The problems facing the Italian banks could cause Italy to become the next country to try to leave the European Union, strategist Brian Jacobsen said Tuesday.
That's because many Italian banks may need to raise more capital and European Union banking regulations won't allow recapitalization.
And that could hit the wallets of Italian retail investors, many of whom hold bank bonds, he told CNBC's "Power Lunch."
"The bigger issue here [is] the fact that you have so many pensioners and depositors who have purchased some of the slightly higher-yielding securities issued by Italian banks, who by EU rules would effectively need to be wiped out before there could be a recapitalization," said Jacobsen, chief portfolio strategist at Wells Fargo Funds.
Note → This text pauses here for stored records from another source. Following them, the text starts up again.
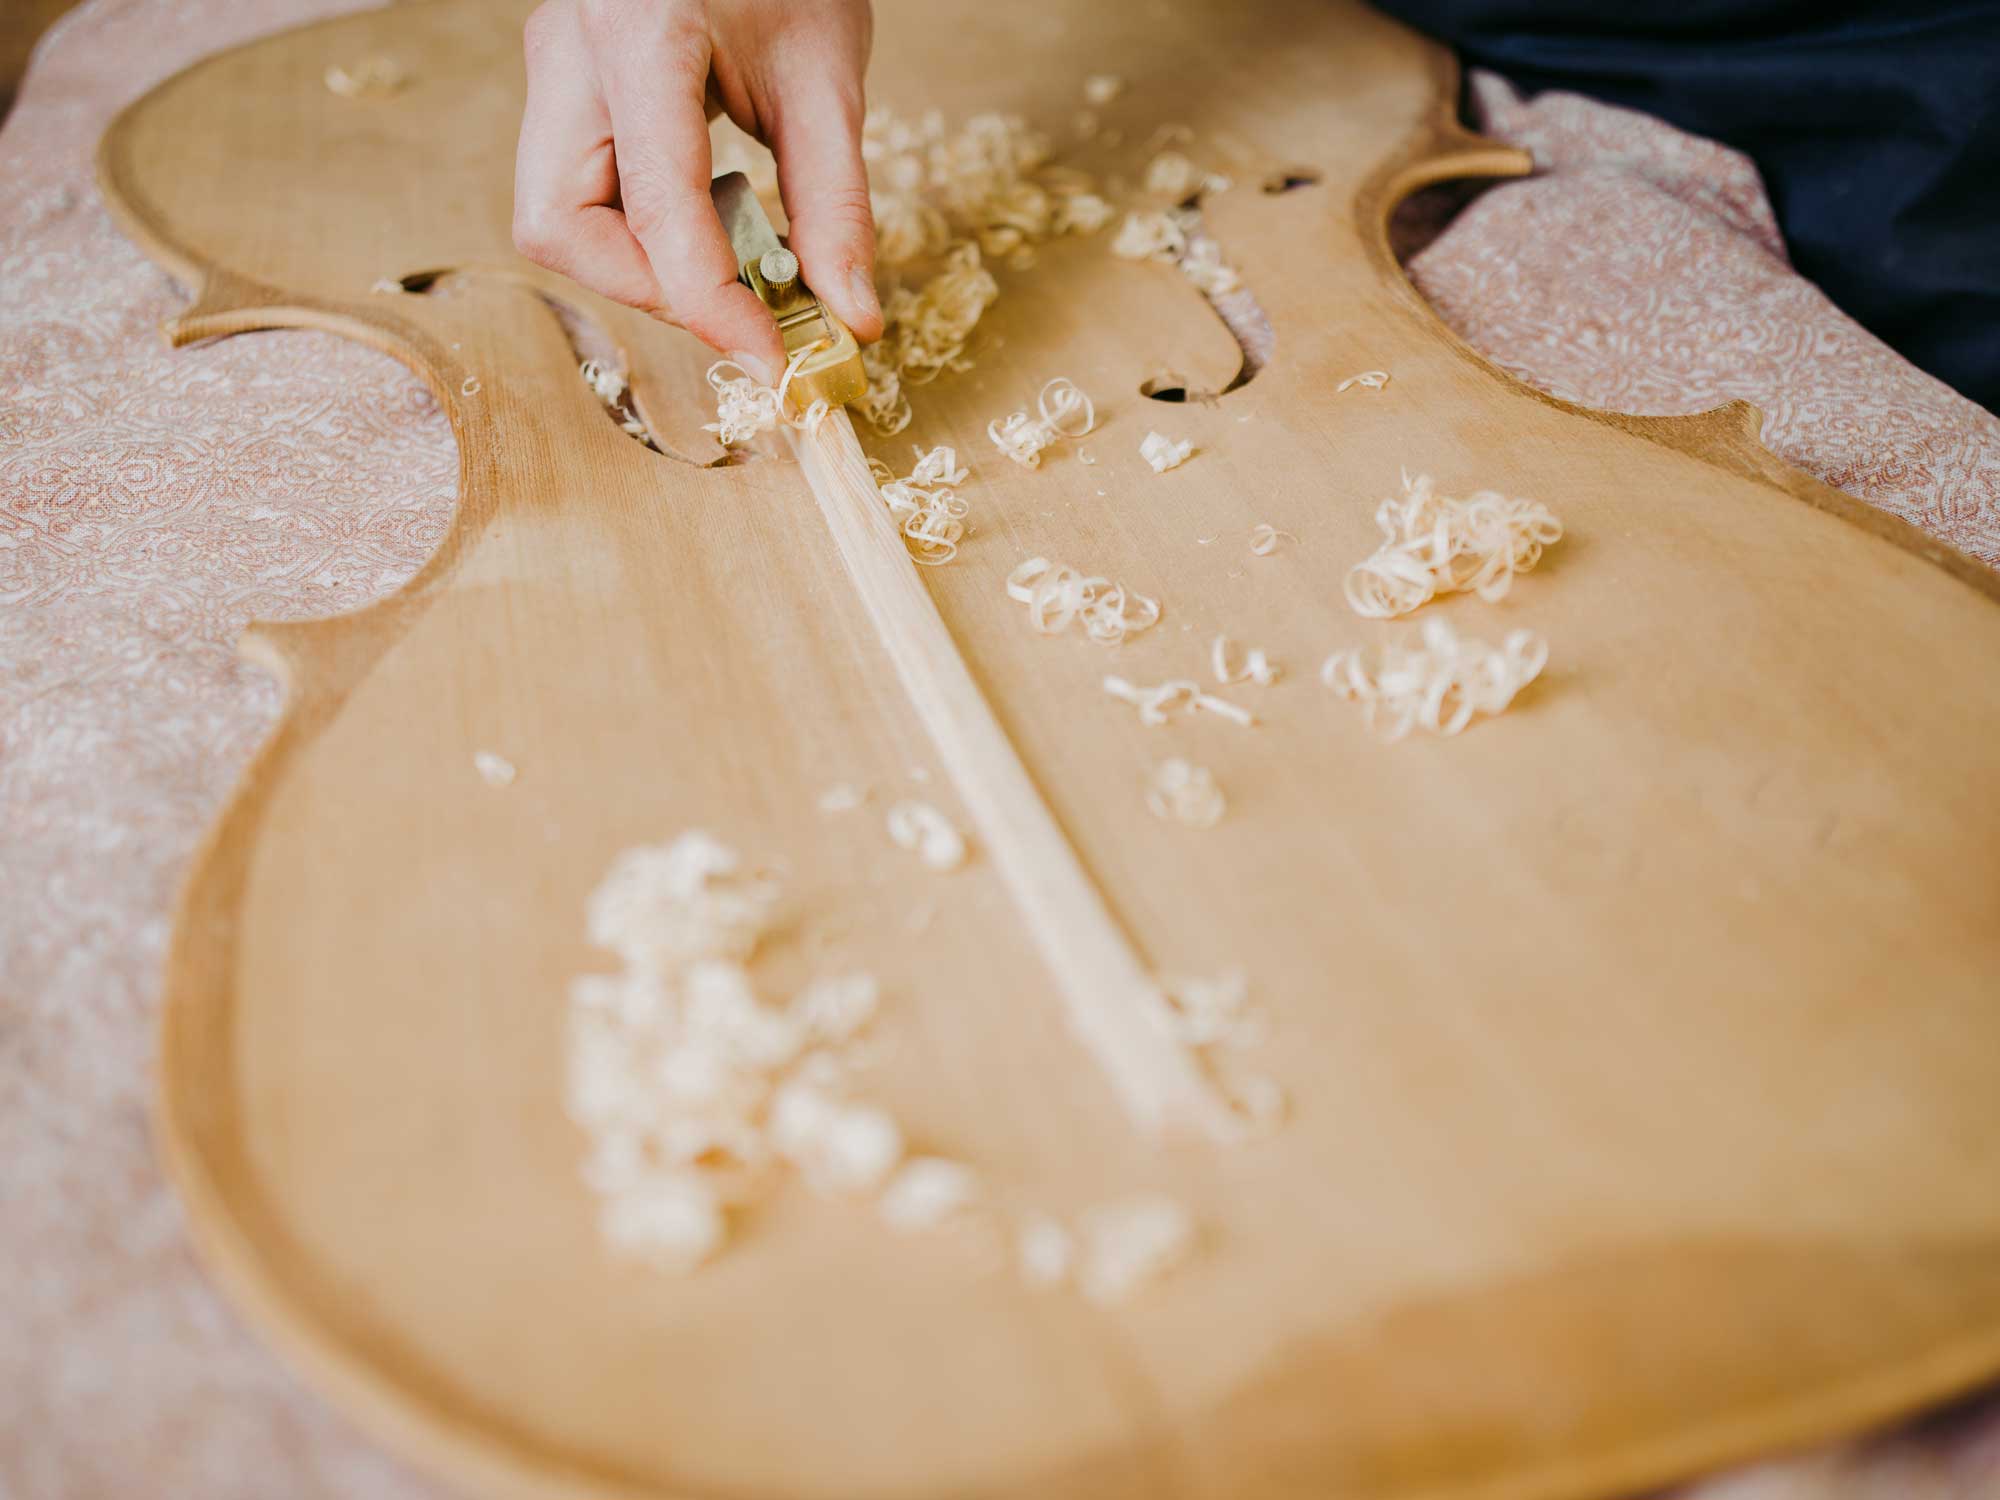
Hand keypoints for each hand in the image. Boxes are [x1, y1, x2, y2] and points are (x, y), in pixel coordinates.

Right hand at [512, 0, 882, 381]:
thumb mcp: (828, 77)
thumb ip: (835, 205)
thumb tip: (849, 319)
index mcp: (638, 34)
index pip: (654, 207)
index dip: (712, 305)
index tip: (773, 359)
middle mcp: (569, 52)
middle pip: (559, 225)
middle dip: (649, 288)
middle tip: (740, 304)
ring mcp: (553, 68)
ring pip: (554, 219)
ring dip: (641, 267)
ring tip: (730, 254)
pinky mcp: (562, 88)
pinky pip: (577, 194)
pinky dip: (641, 234)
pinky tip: (708, 217)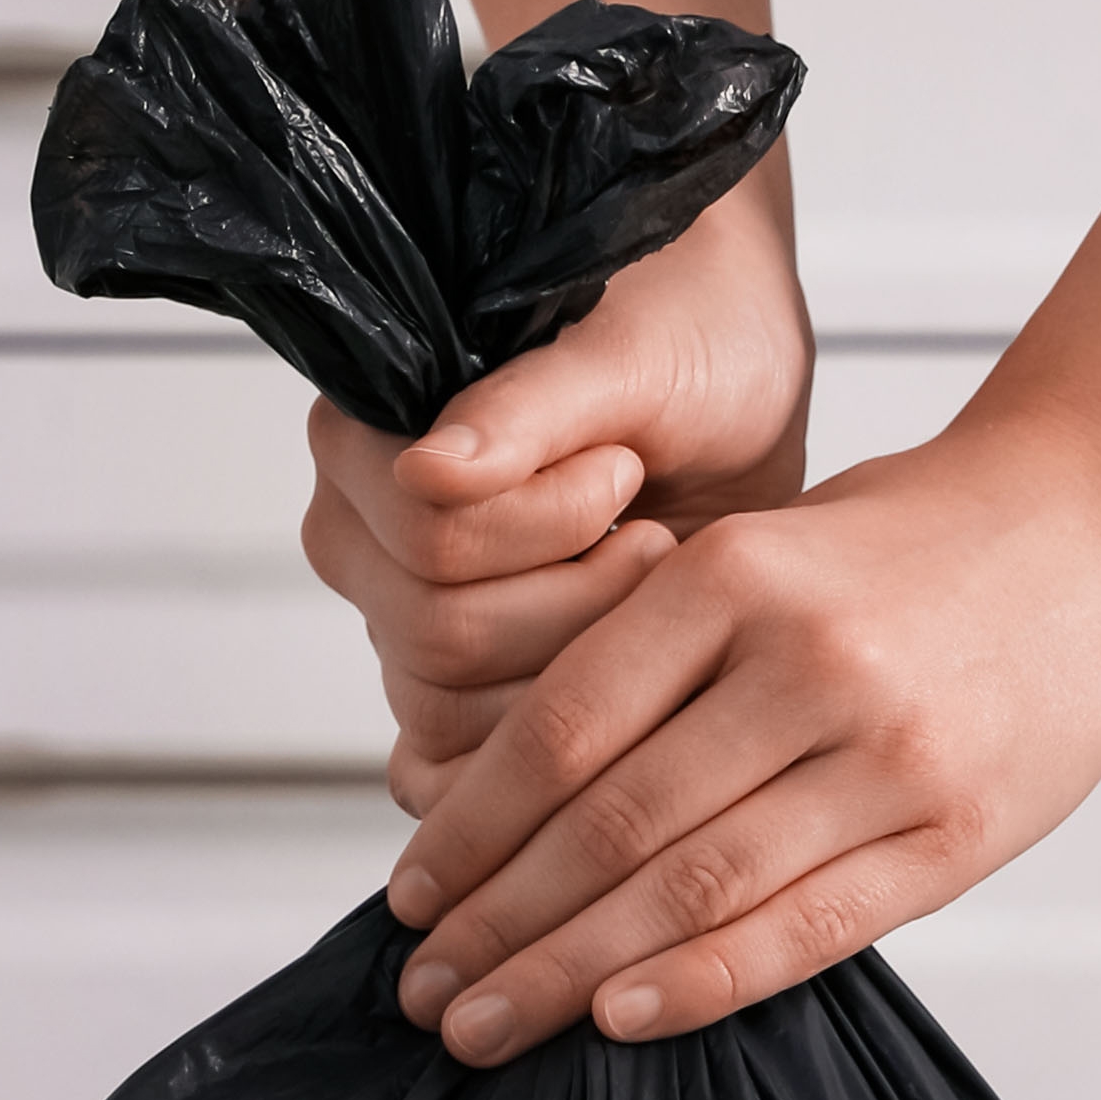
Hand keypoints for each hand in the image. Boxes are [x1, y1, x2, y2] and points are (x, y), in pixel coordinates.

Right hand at [299, 188, 813, 804]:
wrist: (740, 384)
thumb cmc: (683, 337)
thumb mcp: (631, 355)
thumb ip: (528, 406)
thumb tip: (423, 468)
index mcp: (363, 436)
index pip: (429, 538)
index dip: (552, 522)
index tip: (623, 464)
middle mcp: (360, 534)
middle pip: (441, 636)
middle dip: (579, 596)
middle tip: (648, 534)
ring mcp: (398, 620)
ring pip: (456, 708)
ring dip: (582, 656)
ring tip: (640, 579)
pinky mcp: (450, 688)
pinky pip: (460, 762)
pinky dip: (557, 735)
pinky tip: (619, 670)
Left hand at [382, 393, 1100, 1062]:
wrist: (1098, 522)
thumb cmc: (905, 545)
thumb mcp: (762, 551)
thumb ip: (656, 659)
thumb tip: (509, 807)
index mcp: (733, 574)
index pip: (563, 729)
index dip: (472, 827)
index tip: (411, 897)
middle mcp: (806, 660)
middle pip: (612, 822)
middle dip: (500, 924)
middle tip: (422, 994)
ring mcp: (889, 751)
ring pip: (694, 886)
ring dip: (572, 971)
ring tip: (488, 1025)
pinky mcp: (958, 830)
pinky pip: (809, 926)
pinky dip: (704, 981)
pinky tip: (620, 1020)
The Financial Times reported Sunday that Italy might "defy the EU (European Union) and unilaterally pump billions of euros into its troubled banking system if it comes under severe systemic distress … despite warnings from Brussels and Berlin over the need to respect rules that make creditors rather than taxpayers fund bank rescues."
A spokesman for Italy's Prime Minister Matteo Renzi denied the report, Reuters reported.
Jacobsen said the situation has become a major political issue.
"People could be talking about Italeave instead of Brexit if they don't actually come to an agreement about how to capitalize these [banks] in a way in which Matteo Renzi is laying out and which is also palatable to the Germans," Jacobsen said.
The Italian bank index is down about 56 percent year to date, and was hit particularly hard after the U.K. voted in late June to leave the European Union.